Instrução A:
Traduza para o inglês esta frase do texto sobre a ditadura militar: "O governo retoma o que de início criticou: o nacional-estatismo."
Instrução B:
Segundo o texto sobre a ditadura militar, qual embaixador estadunidense foi capturado pelas guerrilhas?
Instrução C:
Reproduza fielmente o trecho do texto sobre a ditadura militar que começa em "O governo retoma" e vai até "Brasil se intensificava.".

Seção do documento:
- - -
Entre 1969 a 1973, desdobraram-se, muito mais efetivamente, as ações de guerrilhas urbanas, muito por causa desse escancarar da ditadura. Entre 69 a 72, houve, por partes dessas guerrilhas, “expropriações de armas e fundos, ataques de surpresa a quartéis ou postos policiais, propaganda armada, etc.” (pág. 74). Entretanto, a mais significativa ocorreu com a captura do embaixador estadunidense, Charles Burke Elbrick, com o intuito de libertar diversos líderes da esquerda revolucionária no país. Entretanto, mesmo que essas ações tenham alcançado seus objetivos imediatos, a longo prazo produziram diversos problemas, como a sua própria destruição nas cidades, ainda em 1973.
Não havia simpatia, naquela guerra travada entre guerrilheiros e a polícia do Estado, por uma parcela grande da população, muito porque não a compreendiam e por isso não se moviam para participação direta. A população também não simpatizava com os métodos brutais dos torturadores, mas aprenderam a conviver com tal situação. O que restou aos guerrilheiros foi serem “escorraçados da história” (pág. 78).
Em 1970, Garrastazu Médice foi “eleito presidente”. E foi sob a égide do terror do AI-5, que a sociedade brasileira manteve relações complexas com a ditadura, ao mesmo tempo que o capitalismo brasileiro ascendia no famoso “milagre econômico”. 
O governo retoma o que de início criticou: o nacional-estatismo. E justamente nessa tradição, iniciada com Getúlio, em que o Estado incentiva, regula, financia e protege os mais variadores setores econômicos, que ocorre a crescente no país. Dentre os sucessos do governo se situam o Programa de integração social, Funrural, Crescimentos dos sindicatos urbanos e rurais, e alguns outros avanços. E assim, uma parcela significativa da população, principalmente as mais abastadas, se beneficiaram desse período, mesmo que a popularidade do governo internacionalmente estivesse abalada, muito por causa das denúncias de tortura como instrumento de estado; e nacionalmente, porque a desigualdade social no Brasil se intensificava.
- - -
Trechos da listagem:
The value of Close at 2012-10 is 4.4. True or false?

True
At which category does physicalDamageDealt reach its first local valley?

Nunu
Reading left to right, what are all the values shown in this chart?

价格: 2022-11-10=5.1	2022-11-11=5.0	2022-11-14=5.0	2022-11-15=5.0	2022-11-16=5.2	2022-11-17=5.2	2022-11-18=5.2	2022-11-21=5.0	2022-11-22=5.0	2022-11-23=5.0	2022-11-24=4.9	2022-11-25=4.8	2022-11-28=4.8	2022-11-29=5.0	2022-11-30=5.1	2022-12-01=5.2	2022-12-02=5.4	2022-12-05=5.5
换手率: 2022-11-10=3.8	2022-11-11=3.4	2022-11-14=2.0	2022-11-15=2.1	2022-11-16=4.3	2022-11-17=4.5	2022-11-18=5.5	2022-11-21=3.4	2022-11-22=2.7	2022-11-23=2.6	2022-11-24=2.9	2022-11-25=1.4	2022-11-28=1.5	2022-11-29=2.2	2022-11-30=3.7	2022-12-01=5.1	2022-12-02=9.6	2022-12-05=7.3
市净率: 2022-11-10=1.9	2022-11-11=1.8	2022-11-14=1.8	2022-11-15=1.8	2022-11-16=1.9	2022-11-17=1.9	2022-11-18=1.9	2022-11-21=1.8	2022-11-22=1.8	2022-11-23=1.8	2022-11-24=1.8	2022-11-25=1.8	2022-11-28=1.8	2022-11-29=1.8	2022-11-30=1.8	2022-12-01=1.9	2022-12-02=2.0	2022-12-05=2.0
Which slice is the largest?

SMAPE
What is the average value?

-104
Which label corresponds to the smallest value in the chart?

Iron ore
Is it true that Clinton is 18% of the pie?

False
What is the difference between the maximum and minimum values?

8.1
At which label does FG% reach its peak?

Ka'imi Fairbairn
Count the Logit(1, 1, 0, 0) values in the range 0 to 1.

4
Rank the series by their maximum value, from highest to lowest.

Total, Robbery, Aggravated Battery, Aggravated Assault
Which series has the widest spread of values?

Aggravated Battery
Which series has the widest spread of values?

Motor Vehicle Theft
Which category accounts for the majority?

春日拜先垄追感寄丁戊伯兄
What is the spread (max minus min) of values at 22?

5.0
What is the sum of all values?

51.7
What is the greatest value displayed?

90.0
- - -
Resposta esperada A:
The government takes up again what it had initially criticized: national statism.

Resposta esperada B:
Charles Burke Elbrick.

Resposta esperada C:
O governo retoma o que de início criticou: o nacional-estatismo. E justamente nessa tradição, iniciada com Getúlio, em que o Estado incentiva, regula, financia e protege os mais variadores setores econômicos, que ocorre a crescente no país. Dentre os sucessos do governo se situam o Programa de integração social, Funrural, Crescimentos dos sindicatos urbanos e rurais, e alguns outros avanços. E assim, uma parcela significativa da população, principalmente as mais abastadas, se beneficiaram desse período, mesmo que a popularidade do governo internacionalmente estivesse abalada, muito por causa das denúncias de tortura como instrumento de estado; e nacionalmente, porque a desigualdade social no Brasil se intensificava.